De accentwijzingen komen volgens het college daarnaast mede voort uit het feit dat de afgelopen jaren de omstandigheden sowieso zijn gewijzigd. Zo zijn er steeds minder betaalbare (tijdelijke) werkruimtes, wat in combinatie met de slechte inkomenspositie van kunstenaars het bijna onmogelijk maakt duurdere werkruimtes te huren. Daarnaast laat het aantal aanvragen voor de subsidie sinds 2018 een dalende trend zien, zo meldt het college.
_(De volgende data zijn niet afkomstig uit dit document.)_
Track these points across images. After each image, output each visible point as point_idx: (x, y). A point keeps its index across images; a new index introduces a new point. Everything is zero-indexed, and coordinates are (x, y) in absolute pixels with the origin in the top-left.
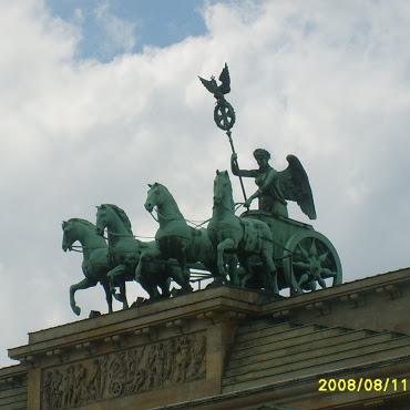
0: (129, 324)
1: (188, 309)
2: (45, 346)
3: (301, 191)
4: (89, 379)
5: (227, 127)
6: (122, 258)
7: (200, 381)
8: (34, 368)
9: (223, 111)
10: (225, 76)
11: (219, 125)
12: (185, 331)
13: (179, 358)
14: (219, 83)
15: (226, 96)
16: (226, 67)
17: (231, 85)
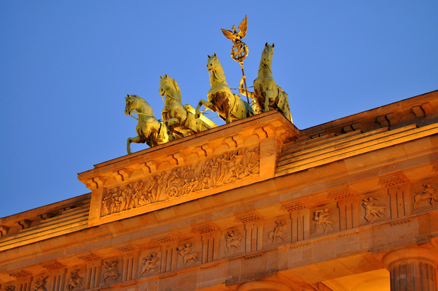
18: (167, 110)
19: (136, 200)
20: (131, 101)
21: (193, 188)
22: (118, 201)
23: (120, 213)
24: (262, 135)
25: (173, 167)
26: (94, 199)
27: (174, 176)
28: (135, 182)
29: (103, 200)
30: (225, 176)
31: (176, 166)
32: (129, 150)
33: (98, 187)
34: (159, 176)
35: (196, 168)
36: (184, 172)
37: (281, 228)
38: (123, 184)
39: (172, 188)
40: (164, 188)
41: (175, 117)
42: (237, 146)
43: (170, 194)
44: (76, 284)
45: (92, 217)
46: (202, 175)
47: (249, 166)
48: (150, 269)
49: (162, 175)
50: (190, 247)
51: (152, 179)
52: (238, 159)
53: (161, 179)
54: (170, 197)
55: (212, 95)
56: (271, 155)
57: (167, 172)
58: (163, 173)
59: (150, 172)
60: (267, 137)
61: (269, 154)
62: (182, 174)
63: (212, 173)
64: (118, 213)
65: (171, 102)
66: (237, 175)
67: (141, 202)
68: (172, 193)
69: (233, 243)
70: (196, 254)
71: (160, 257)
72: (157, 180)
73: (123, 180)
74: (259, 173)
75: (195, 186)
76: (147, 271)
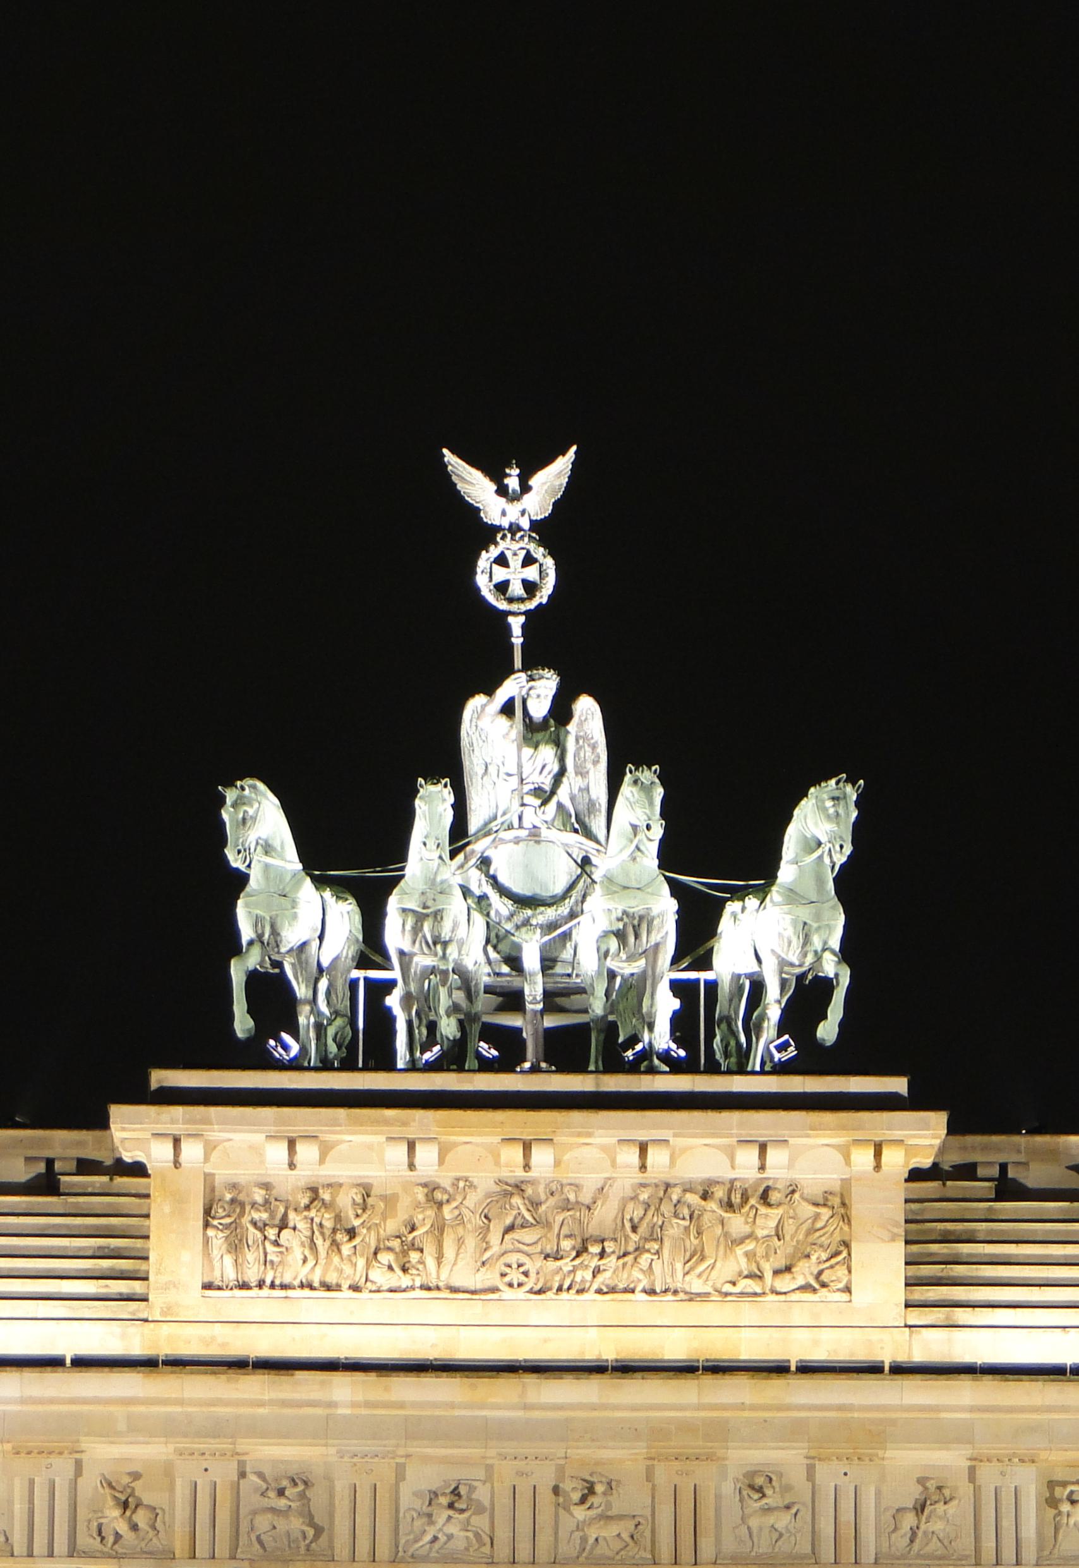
3: (588, 789)
19: (361, 1262)
20: (251, 811)
21: (600, 1278)
22: (276, 1243)
23: (290, 1293)
24: (863, 1158)
25: (505, 1174)
26: (167, 1209)
27: (515, 1212)
28: (341, 1185)
29: (207, 1225)
30: (718, 1264)
31: (520, 1173)
33: (177, 1164)
34: (445, 1191)
35: (599, 1203)
36: (552, 1201)
37: (940, 1508)
38: (290, 1183)
39: (513, 1258)
40: (471, 1242)
42: (762, 1168)
43: (507, 1279)
44: (134, 1527)
45: (163, 1279)
46: (627, 1237)
47: (814, 1258)
48: (450, 1537)
49: (455, 1185)
50: (604, 1494)
51: (421, 1197)
52: (768, 1220)
53: (454, 1204)
55: (625, 912)
56: (893, 1240)
57: (476, 1181)
58: (461, 1184)
59: (412, 1166)
60: (878, 1167)
61: (886, 1235)
62: (543, 1208)
63: (667, 1244)
64: (283, 1293)
65: (439, 879)
66: (768, 1275)
67: (379, 1276)
68: (515, 1276)
69: (771, 1519)
70: (631, 1525)
71: (487, 1503)
72: (440, 1205)
73: (292, 1165)
74: (848, 1290)
75: (608, 1274)
76: (437, 1545)
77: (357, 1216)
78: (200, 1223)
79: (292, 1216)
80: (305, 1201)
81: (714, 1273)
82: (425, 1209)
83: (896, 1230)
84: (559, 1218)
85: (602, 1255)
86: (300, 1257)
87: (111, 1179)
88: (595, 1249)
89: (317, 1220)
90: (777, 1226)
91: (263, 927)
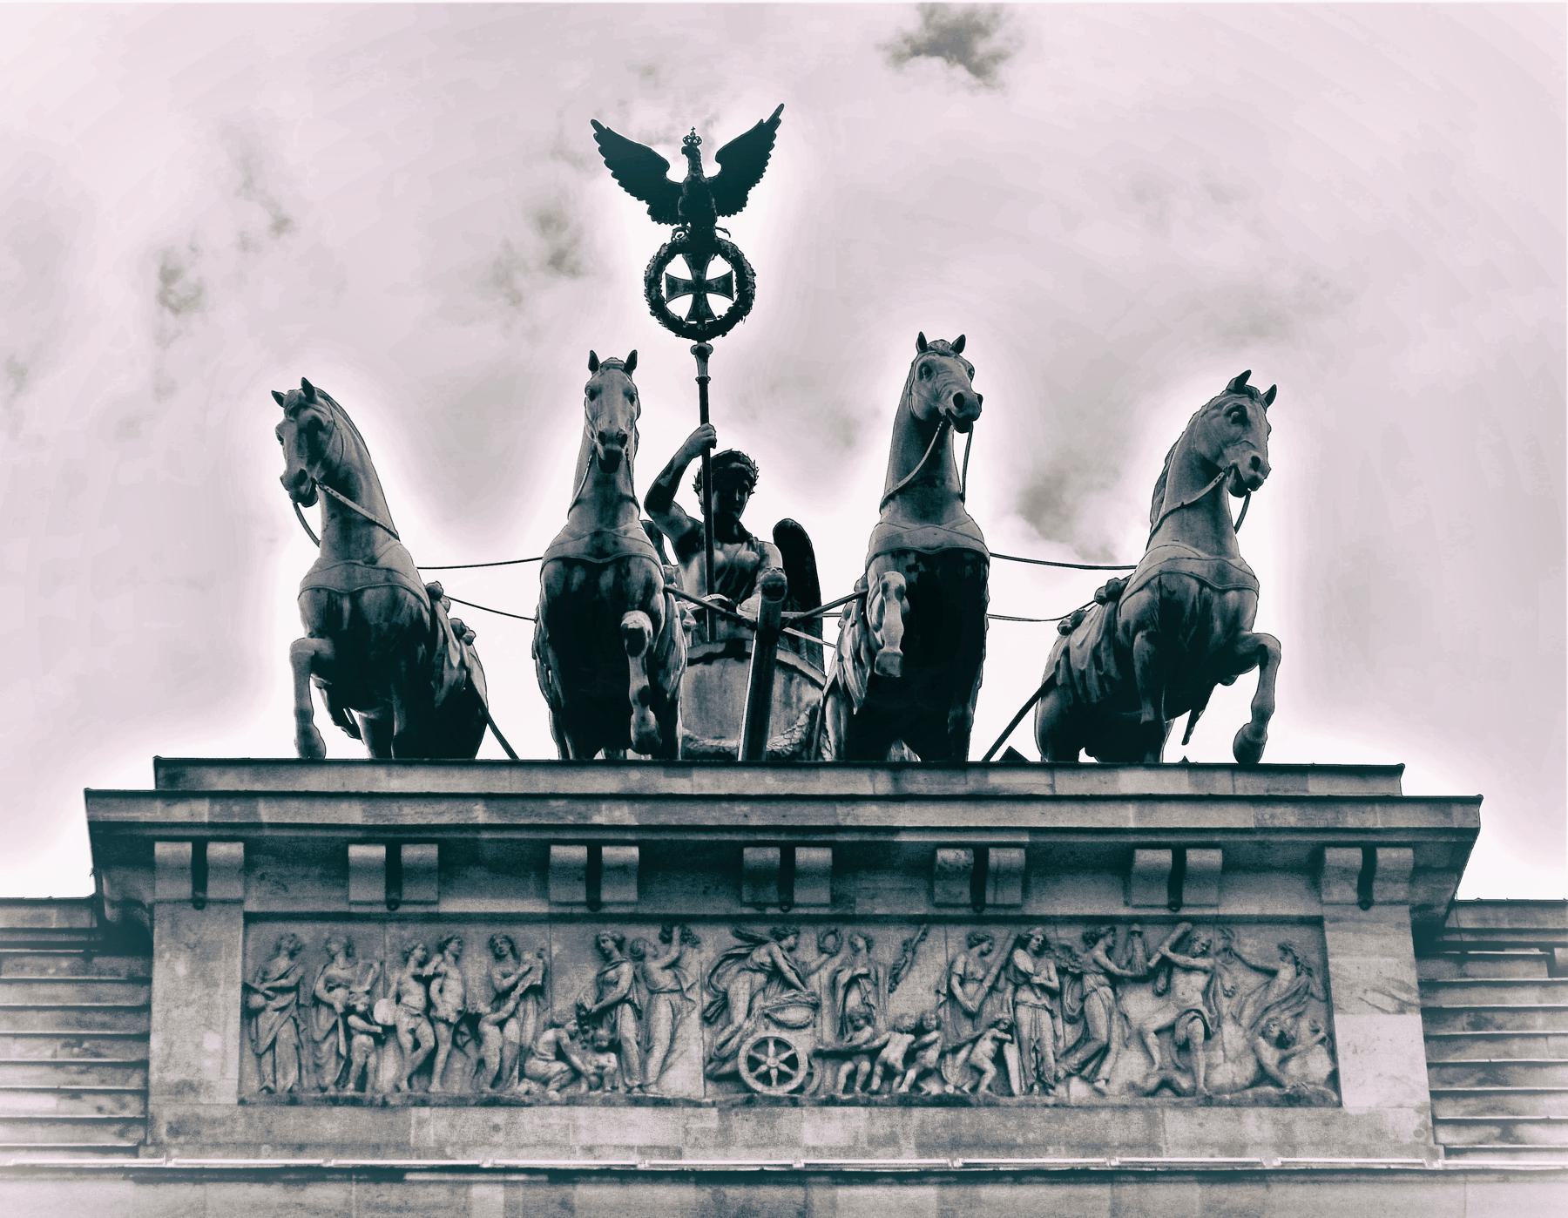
0: (904, 816)
1: (1288, 817)
2: (354, 814)
4: (562, 1005)
5: (701, 330)
6: (650, 587)
7: (1296, 1116)
8: (199, 903)
9: (698, 265)
10: (749, 156)
11: (658, 308)
12: (1196, 902)
13: (1143, 1006)
14: (711, 169)
15: (722, 221)
16: (775, 121)
17: (753, 194)
18: (599, 551)
26: (182, 969)
32: (304, 715)
41: (646, 606)
42: (1176, 903)
45: (173, 1076)
51: (610, 945)
53: (667, 959)
54: (759, 1086)
56: (1401, 1011)
77: (505, 976)
78: (236, 993)
79: (395, 976)
80: (418, 953)
81: (1106, 1068)
82: (617, 965)
83: (1404, 997)
84: (844, 978)
85: (919, 1030)
86: (407, 1040)
87: (87, 957)
88: (908, 1022)
89: (435, 986)
90: (1205, 993)
91: (340, 610)
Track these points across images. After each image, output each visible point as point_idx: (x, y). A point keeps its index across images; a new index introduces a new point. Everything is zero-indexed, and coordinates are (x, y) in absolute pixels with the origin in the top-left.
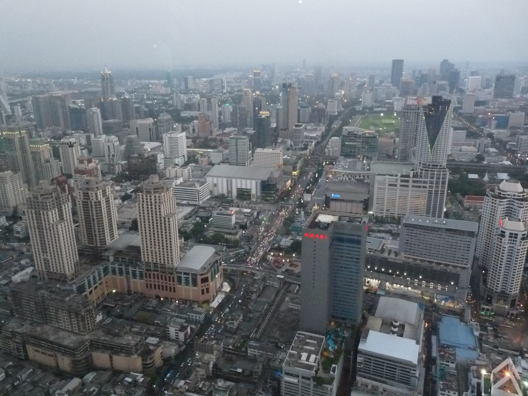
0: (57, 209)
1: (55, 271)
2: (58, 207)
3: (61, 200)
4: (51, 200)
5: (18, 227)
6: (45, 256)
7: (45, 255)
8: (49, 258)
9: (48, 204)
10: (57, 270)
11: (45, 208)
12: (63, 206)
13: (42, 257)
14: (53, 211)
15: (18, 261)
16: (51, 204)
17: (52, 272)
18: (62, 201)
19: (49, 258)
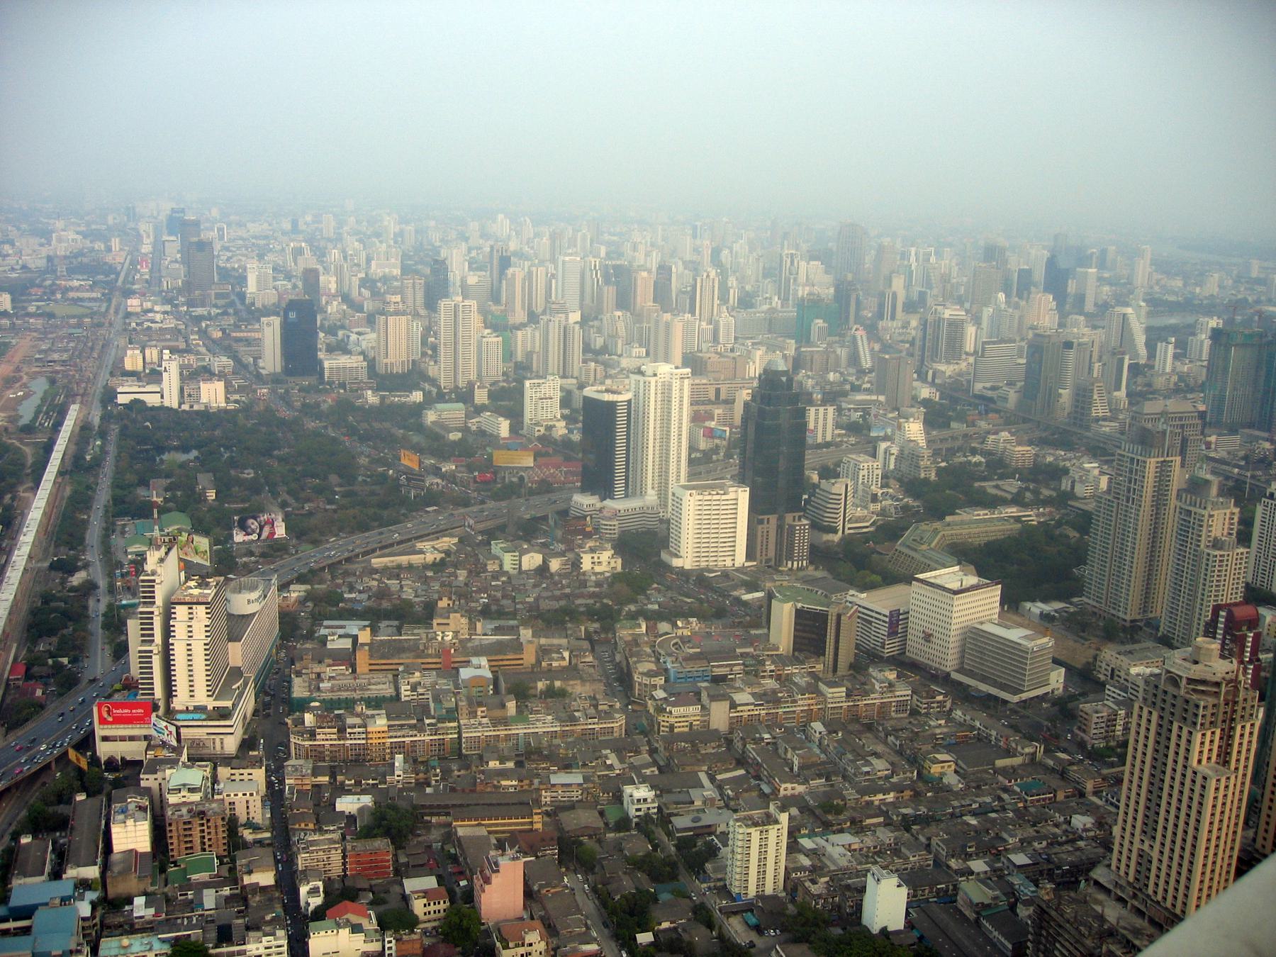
0: (1218, 732)
1: (1159, 898)
2: (1226, 726)
3: (1239, 708)
4: (1212, 701)
5: (1095, 711)
6: (1146, 847)
7: (1147, 843)
8: (1155, 854)
9: (1201, 712)
10: (1165, 899)
11: (1189, 716)
12: (1239, 728)
13: (1137, 845)
14: (1209, 734)
15: (1068, 812)
16: (1208, 713)
17: (1148, 896)
18: (1239, 713)
19: (1155, 854)
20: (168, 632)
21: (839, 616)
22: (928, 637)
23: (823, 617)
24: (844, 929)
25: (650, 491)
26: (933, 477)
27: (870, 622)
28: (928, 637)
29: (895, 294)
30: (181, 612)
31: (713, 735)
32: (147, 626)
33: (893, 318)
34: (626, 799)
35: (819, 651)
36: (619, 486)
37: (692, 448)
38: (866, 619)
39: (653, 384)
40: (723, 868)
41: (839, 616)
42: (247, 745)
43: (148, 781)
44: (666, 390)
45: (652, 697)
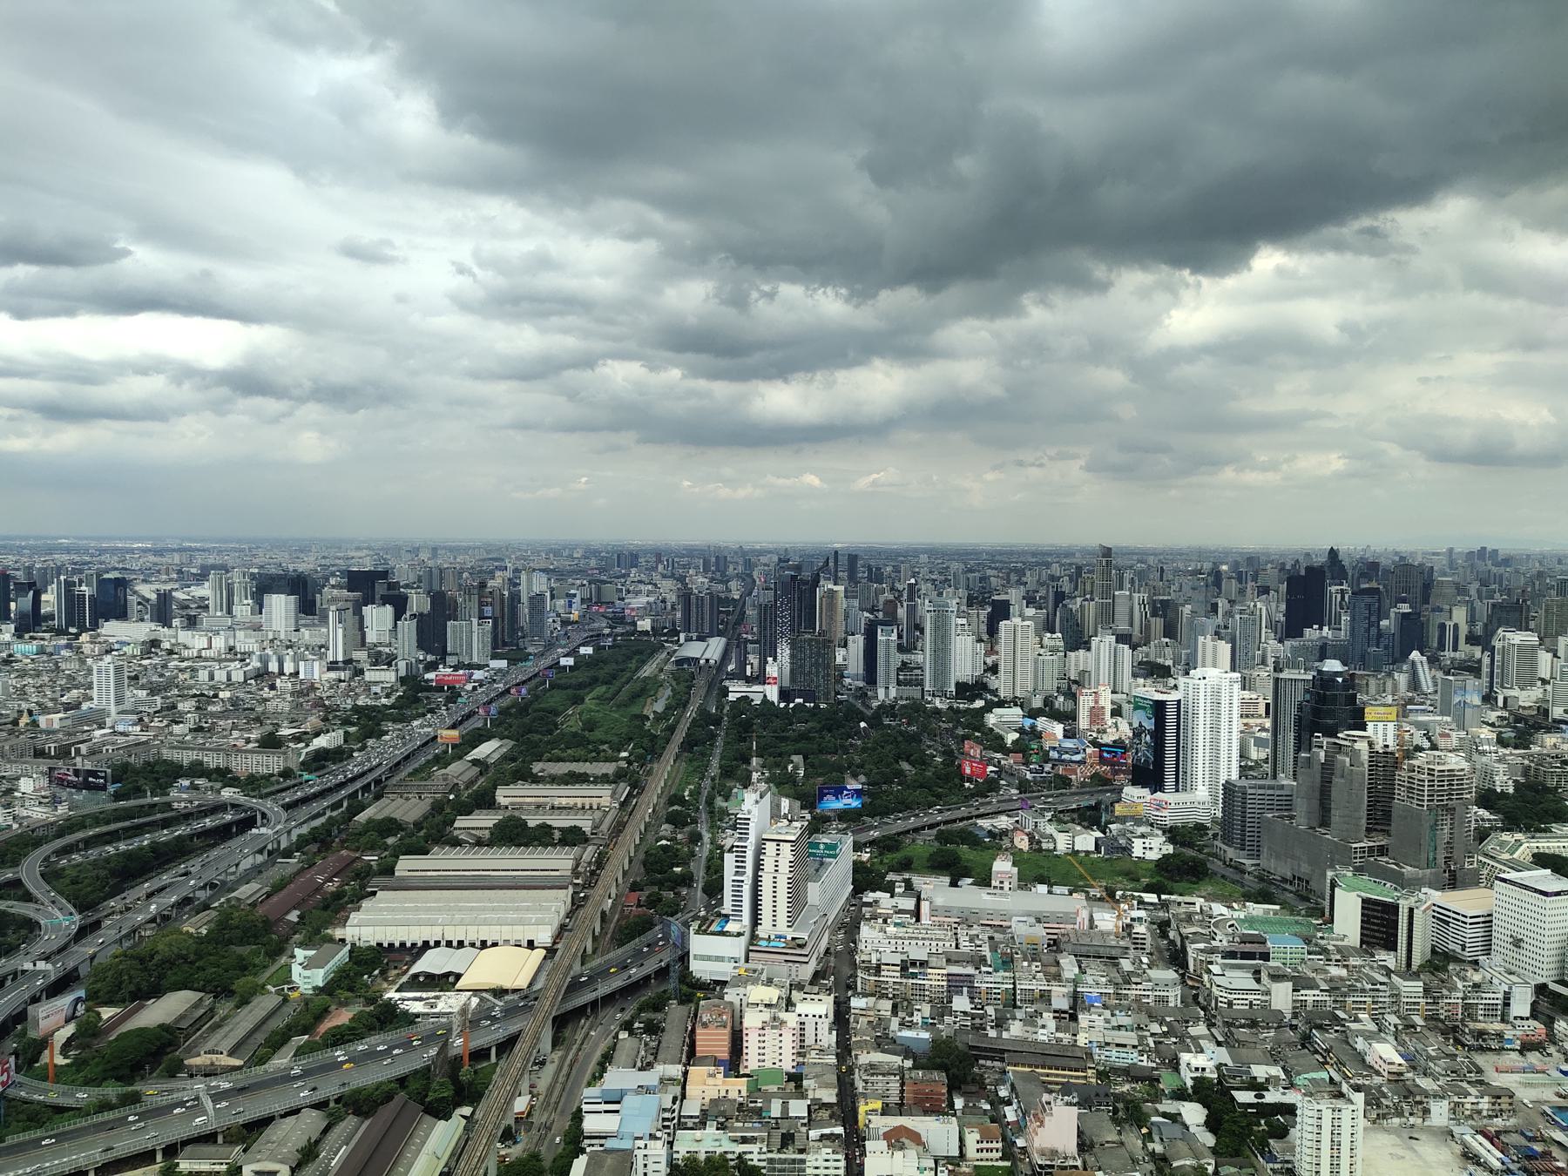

Tevens kleeft blijkbaar het beeld dat het broedplaatsenbeleid vooral voor beeldende kunst is bedoeld, 'terwijl dit juist van belang is voor alle kunstdisciplines'.
Daarom acht verantwoordelijk wethouder Robert van Asten enkele accentwijzigingen nodig. Het gaat daarbij bijvoorbeeld om de definitie van wat een culturele broedplaats is, dat wordt 'het centraal stellen van onderzoek, ontwikkeling en experiment van een concept of idee, dat van toegevoegde waarde kan zijn voor het kunst -en cultuuraanbod in Den Haag'.
Ook wil Van Asten de ondersteuning van (nieuwe) broedplaatsen uitbreiden door naast de (huidige) broedplaatsmakelaar ook expertise in te zetten op het gebied van onder meer financiën, governance en samenwerking. Broedplaatsen kunnen ook voortaan in aanmerking komen voor een maximale subsidie van 10.000 euro voor aanpassingen op de locatie.
De wethouder komt ook met een snelloket dat op eenvoudige wijze financiële ondersteuning voor onderzoek en experiment kan verlenen voor maximaal 1000 euro per aanvraag. Door deskundigen op het gebied van broedplaatsen in de adviescommissie op te nemen denkt hij de subsidiëring beter te borgen.